Woodland Hills won the battle of the running games, churning out 113 yards in 32 attempts with Sanders' 97 yards on 17 carries leading the way. North Allegheny managed 79 yards on 40 carries with Alex DiCiantis picking up 59 tough yards on 17 tries.
The Tigers, however, controlled the air, with Leftwich completing 13 of his 23 passes for 219 yards, three touchdown and no interceptions. McClelland clicked on 8 of 22 for 163 yards with one interception and one touchdown.
"I told the kids before the game, man-for-man, you've played against as tough a guy as you're going to face, but they've got them at every position," Woodland Hills coach George Novak said of North Allegheny.
"They're definitely, man-for-man, the most talented team we've had to face."

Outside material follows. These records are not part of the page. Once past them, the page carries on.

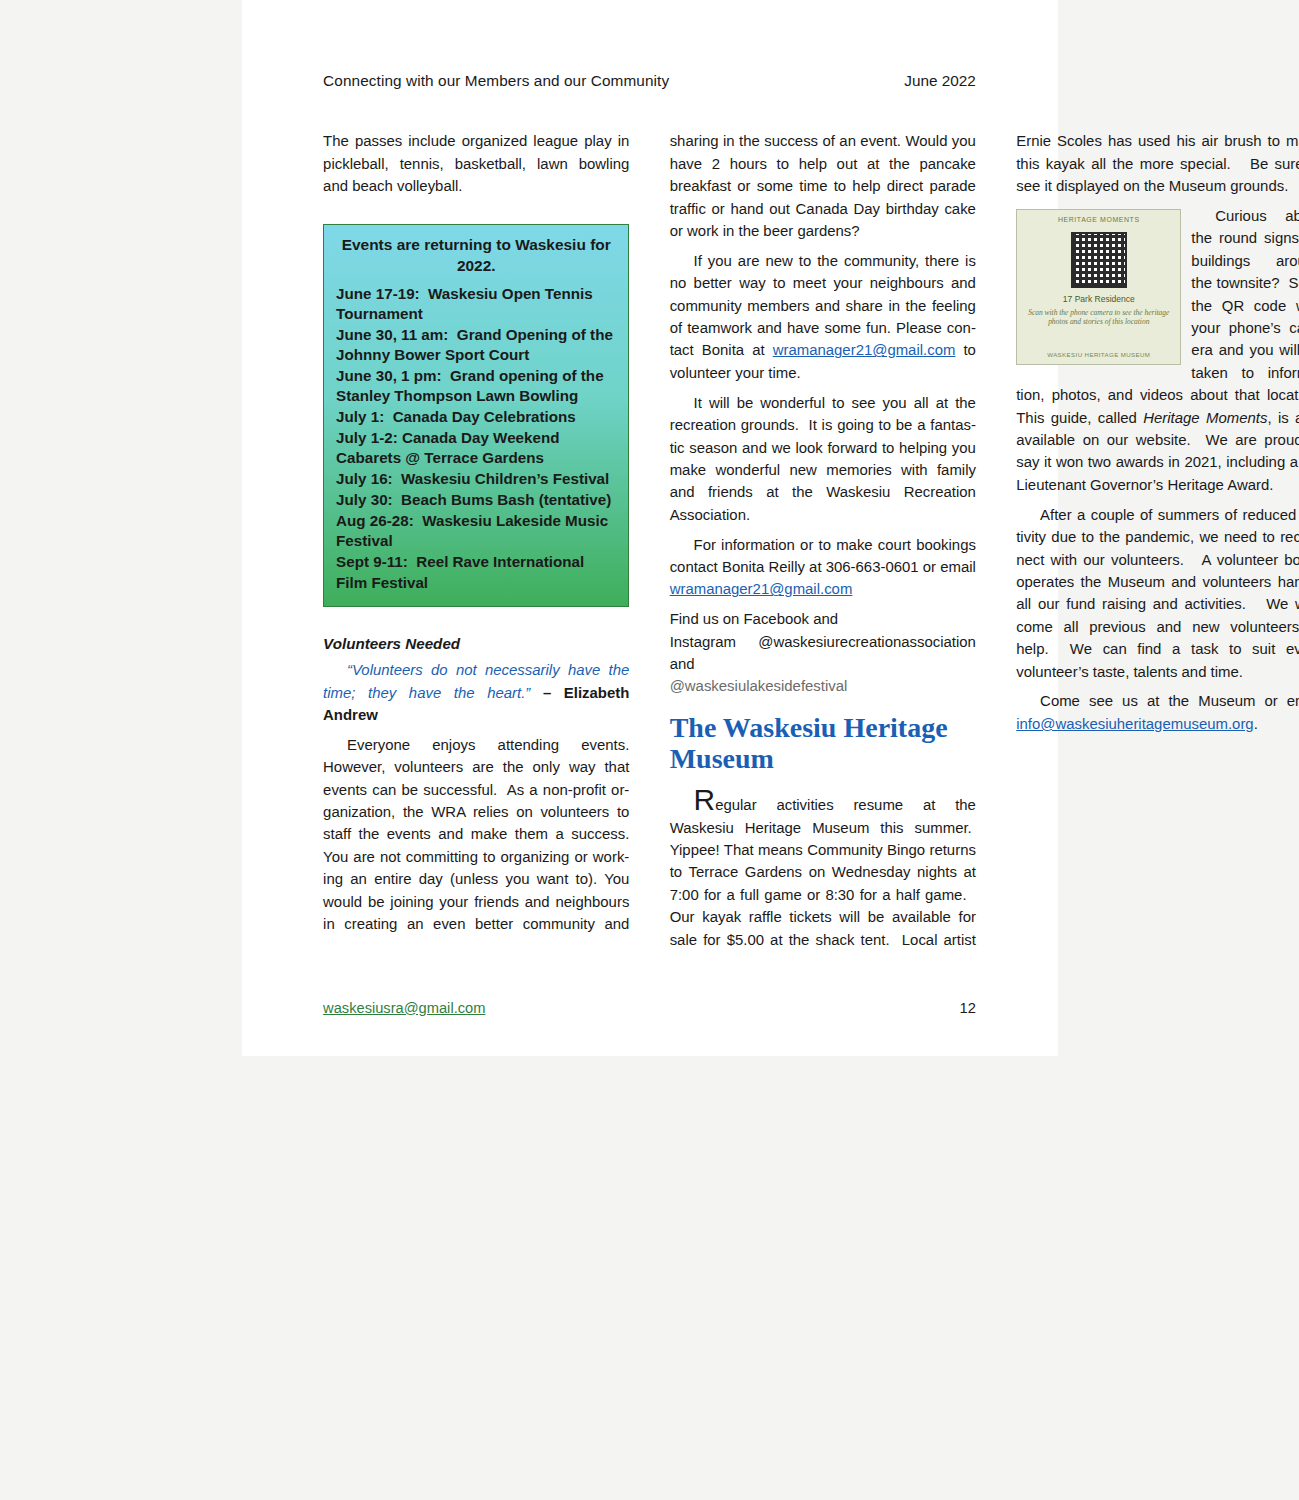Connecting with our Members and our Community
June 2022
The passes include organized league play in pickleball, tennis, basketball, lawn bowling and beach volleyball.
Events are returning to Waskesiu for 2022.
June 17-19: Waskesiu Open Tennis Tournament
June 30, 11 am: Grand Opening of the Johnny Bower Sport Court
June 30, 1 pm: Grand opening of the Stanley Thompson Lawn Bowling
July 1: Canada Day Celebrations
July 1-2: Canada Day Weekend Cabarets @ Terrace Gardens
July 16: Waskesiu Children’s Festival
July 30: Beach Bums Bash (tentative)
Aug 26-28: Waskesiu Lakeside Music Festival
Sept 9-11: Reel Rave International Film Festival
Volunteers Needed
“Volunteers do not necessarily have the time; they have the heart.” – Elizabeth Andrew
Everyone enjoys attending events. However, volunteers are the only way that events can be successful. As a non-profit organization, the WRA relies on volunteers to staff the events and make them a success. You are not committing to organizing or working an entire day (unless you want to). You would be joining your friends and neighbours in creating an even better community and sharing in the success of an event. Would you have 2 hours to help out at the pancake breakfast or some time to help direct parade traffic or hand out Canada Day birthday cake or work in the beer gardens?
If you are new to the community, there is no better way to meet your neighbours and community members and share in the feeling of teamwork and have some fun. Please contact Bonita at wramanager21@gmail.com to volunteer your time.
It will be wonderful to see you all at the recreation grounds. It is going to be a fantastic season and we look forward to helping you make wonderful new memories with family and friends at the Waskesiu Recreation Association.
For information or to make court bookings contact Bonita Reilly at 306-663-0601 or email wramanager21@gmail.com
Find us on Facebook and
Instagram @waskesiurecreationassociation and
@waskesiulakesidefestival
The Waskesiu Heritage Museum
Regular activities resume at the Waskesiu Heritage Museum this summer. Yippee! That means Community Bingo returns to Terrace Gardens on Wednesday nights at 7:00 for a full game or 8:30 for a half game. Our kayak raffle tickets will be available for sale for $5.00 at the shack tent. Local artist Ernie Scoles has used his air brush to make this kayak all the more special. Be sure to see it displayed on the Museum grounds.
HERITAGE MOMENTS
17 Park Residence
Scan with the phone camera to see the heritage photos and stories of this location
WASKESIU HERITAGE MUSEUM
Curious about the round signs on buildings around the townsite? Scan the QR code with your phone’s camera and you will be taken to information, photos, and videos about that location. This guide, called Heritage Moments, is also available on our website. We are proud to say it won two awards in 2021, including a SK Lieutenant Governor’s Heritage Award.
After a couple of summers of reduced activity due to the pandemic, we need to reconnect with our volunteers. A volunteer board operates the Museum and volunteers handle all our fund raising and activities. We welcome all previous and new volunteers to help. We can find a task to suit every volunteer’s taste, talents and time.
Come see us at the Museum or email info@waskesiuheritagemuseum.org.
waskesiusra@gmail.com
12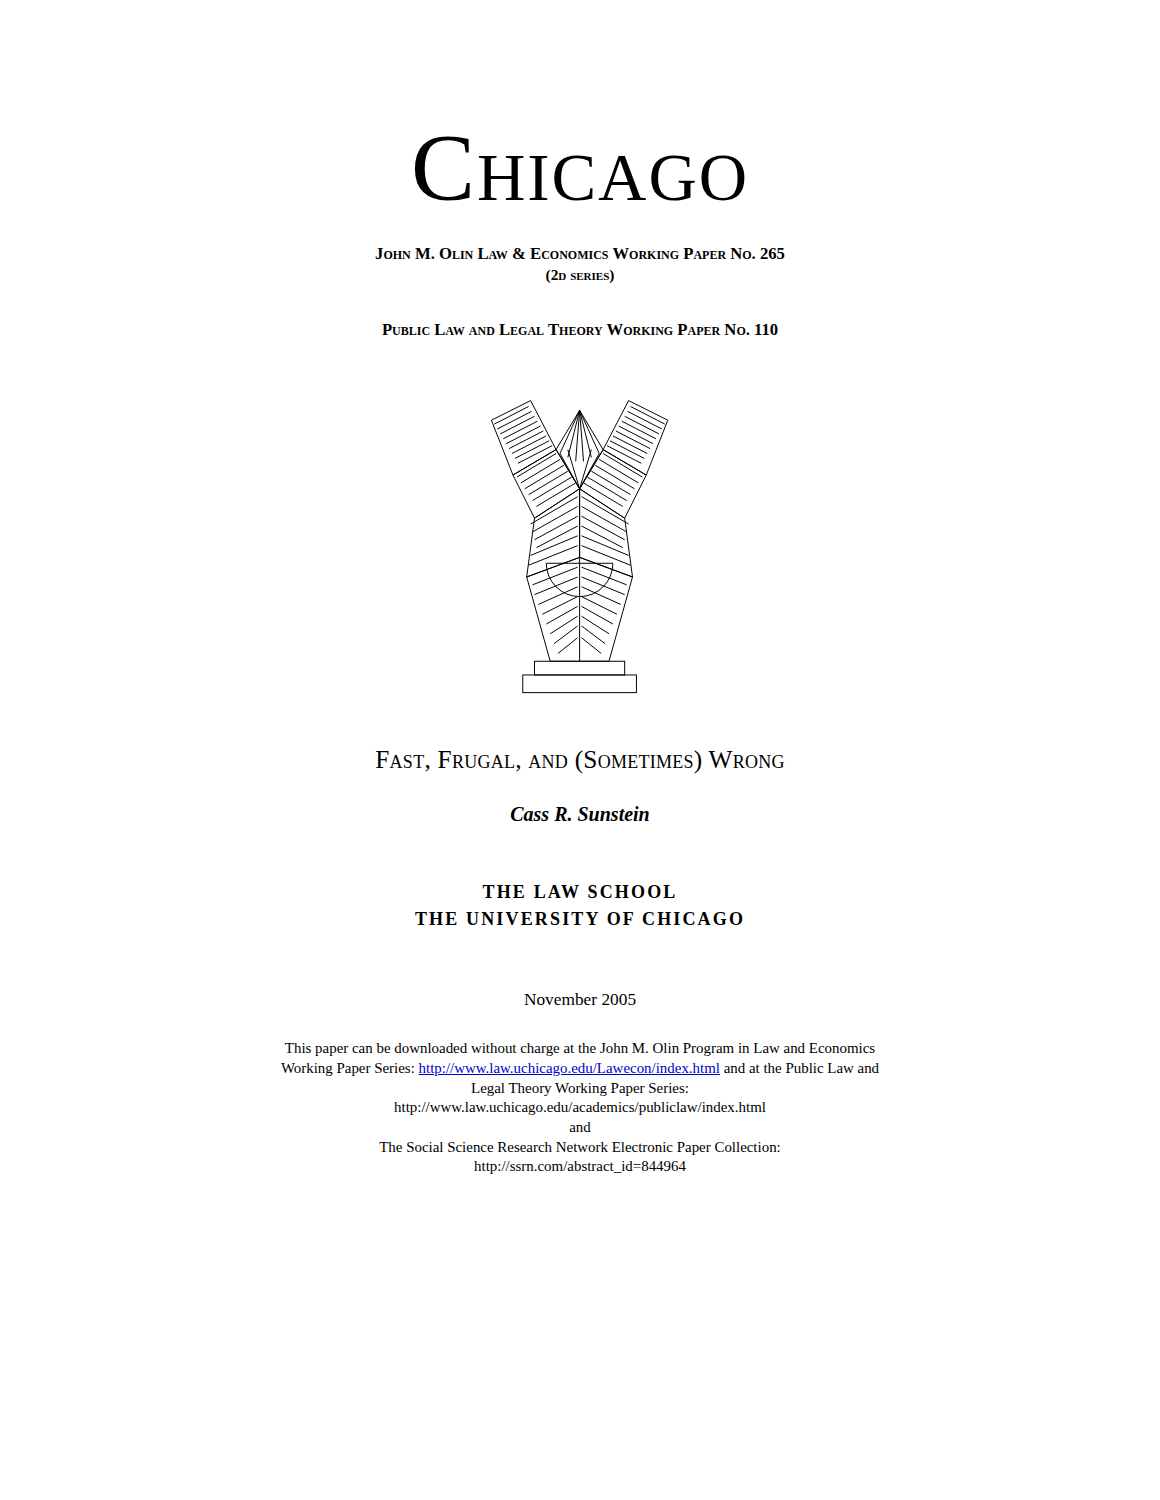Chicago
John M. Olin Law & Economics Working Paper No. 265 (2d series)
Public Law and Legal Theory Working Paper No. 110
Fast, Frugal, and (Sometimes) Wrong
Cass R. Sunstein
THE LAW SCHOOL
THE UNIVERSITY OF CHICAGO
November 2005
This paper can be downloaded without charge at the John M. Olin Program in Law and Economics Working Paper Series: http://www.law.uchicago.edu/Lawecon/index.html and at the Public Law and Legal Theory Working Paper Series:
http://www.law.uchicago.edu/academics/publiclaw/index.html
and
The Social Science Research Network Electronic Paper Collection:
http://ssrn.com/abstract_id=844964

The loss cost Woodland Hills what would have been a WPIAL AAAA record sixth title.
Nevertheless, the Wolverines considered their season a success.
"Our success came because we had a family atmosphere -- there were no superstars on our team, no one thought they were better than anybody," linebacker Alex Beasley said. "We have a Wolverine motto and that's 'To achieve, you must endure.' Nobody thought we would be where we were today."
North Allegheny's focus now shifts to the PIAA playoffs, where it lost in the semifinals last season, the only blemish on an otherwise perfect season.
"There's absolutely no thought of ever being tired of being here or what it means," Walker said, "We understand that, and the last thing we would ever do is take that for granted. It takes a lot of work and a special group to get here and the ball to bounce your way sometimes.
"I'm just proud of these guys and happy that the run's not over -- I'm just happy to get seven more days with them and play another game. I don't want it to stop."